Cela faisait de nombreux mois que la candidature de Denis Mukwege se précisait. Il y a d’abord eu l’appel d’un groupe d’intellectuels et de membres de la société civile en juin 2022, qui demandait au docteur d’être « l’ultime recours » de la prochaine présidentielle. Et puis il y eu ses nombreuses sorties médiatiques pour dénoncer le risque de balkanisation du pays, le rôle de déstabilisation des pays voisins, mais aussi pour critiquer la mauvaise gouvernance de Félix Tshisekedi, la corruption à tous les étages et l’instrumentalisation de la justice. Le médecin avait même co-signé une tribune avec deux autres candidats déclarés, Martin Fayulu et Augustin Matata Ponyo. Mi-septembre, un groupe de femmes lui avait remis 100.000 dollars qu’elles avaient collectés pour qu’il dépose la caution de sa candidature. Ce lundi, dans la grande salle de la paroisse Fatima, plus personne ne doutait des intentions de Denis Mukwege.

« L’homme qui répare les femmes » est-il en mesure de « réparer » son propre pays, en proie aux guerres, à la corruption et à la prédation depuis bientôt 30 ans ? Denis Mukwege est-il l’homme de la situation ? Côté pile, le prix Nobel coche toutes les cases du candidat idéal : issu de la société civile, intègre, multi-récompensé pour son action en faveur des droits de l’homme, reconnu internationalement, et sans compromission avec les différents pouvoirs. Depuis plus de 30 ans, ce gynécologue soigne les femmes victimes de viols et de mutilations sexuelles dans son hôpital de Panzi. Le travail du médecin est reconnu dans le monde entier, et sa candidature retiendra l’attention des médias internationaux à la présidentielle congolaise de décembre.

Côté face, Denis Mukwege est un novice en politique, sans parti structuré et sans véritable ancrage national. A trois mois du scrutin, sa déclaration tardive lui laisse peu de temps pour battre campagne et se faire connaître des Congolais aux quatre coins d’un pays grand comme cinq fois la France.
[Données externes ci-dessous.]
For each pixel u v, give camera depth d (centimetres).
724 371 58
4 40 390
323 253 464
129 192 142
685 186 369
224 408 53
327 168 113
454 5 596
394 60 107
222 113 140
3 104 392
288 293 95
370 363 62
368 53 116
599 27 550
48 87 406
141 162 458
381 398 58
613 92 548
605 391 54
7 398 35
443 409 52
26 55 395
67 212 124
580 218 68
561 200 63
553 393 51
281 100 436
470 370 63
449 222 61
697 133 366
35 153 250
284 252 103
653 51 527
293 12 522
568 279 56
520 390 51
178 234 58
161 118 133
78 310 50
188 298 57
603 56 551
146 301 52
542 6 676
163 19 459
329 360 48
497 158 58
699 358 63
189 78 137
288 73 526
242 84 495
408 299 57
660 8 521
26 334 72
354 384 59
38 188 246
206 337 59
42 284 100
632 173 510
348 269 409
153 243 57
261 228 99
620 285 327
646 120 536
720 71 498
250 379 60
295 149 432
Il faudra aussi que le prix Nobel trouve les ressources financières pour organiser meetings et déplacements. Ses détracteurs voient en Denis Mukwege un « candidat de l’Occident », reçu avec les honneurs par le monde entier, du Pape au président Macron, qui l’a rencontré en marge de son déplacement en RDC, à l’ambassade de France. N’est-il pas davantage connu en dehors du Congo que dans son propre pays ? Mais surtout, Denis Mukwege n’est-il pas qu’un candidat de plus, dans un paysage politique déjà saturé de candidatures de l’opposition ?
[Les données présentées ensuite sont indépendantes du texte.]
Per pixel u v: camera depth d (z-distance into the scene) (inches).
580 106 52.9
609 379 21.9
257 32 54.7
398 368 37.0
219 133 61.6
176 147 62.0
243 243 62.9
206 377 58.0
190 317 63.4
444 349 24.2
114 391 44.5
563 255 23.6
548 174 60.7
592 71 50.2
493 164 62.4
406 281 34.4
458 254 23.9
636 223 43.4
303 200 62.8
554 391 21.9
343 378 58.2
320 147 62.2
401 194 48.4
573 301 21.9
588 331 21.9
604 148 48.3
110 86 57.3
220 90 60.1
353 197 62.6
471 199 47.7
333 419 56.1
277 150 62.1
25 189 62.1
Le vrai défi du docteur Mukwege sera d’être en mesure de recoller les morceaux d’une opposition morcelée. Sa candidature vient en effet se rajouter à celle de Martin Fayulu et Moïse Katumbi, deux poids lourds de l’opposition, sans compter les deux anciens Premiers ministres Matata Ponyo et Adolphe Muzito, eux aussi sur la ligne de départ. Dans un scrutin à un tour, seule une grande alliance de l’opposition, derrière un candidat unique, serait en mesure de battre le président sortant. La candidature de Denis Mukwege peut-elle rebattre les cartes et changer la donne ? Le médecin ne s’y est pas trompé en appelant « à la coalition des forces du changement ». Un appel du pied à peine déguisé aux autres ténors de l’opposition, Fayulu, Katumbi et Matata, de se rallier derrière sa bannière. L’invitation est désormais lancée. Il reste un peu moins de trois mois à Denis Mukwege pour convaincre… ou pas.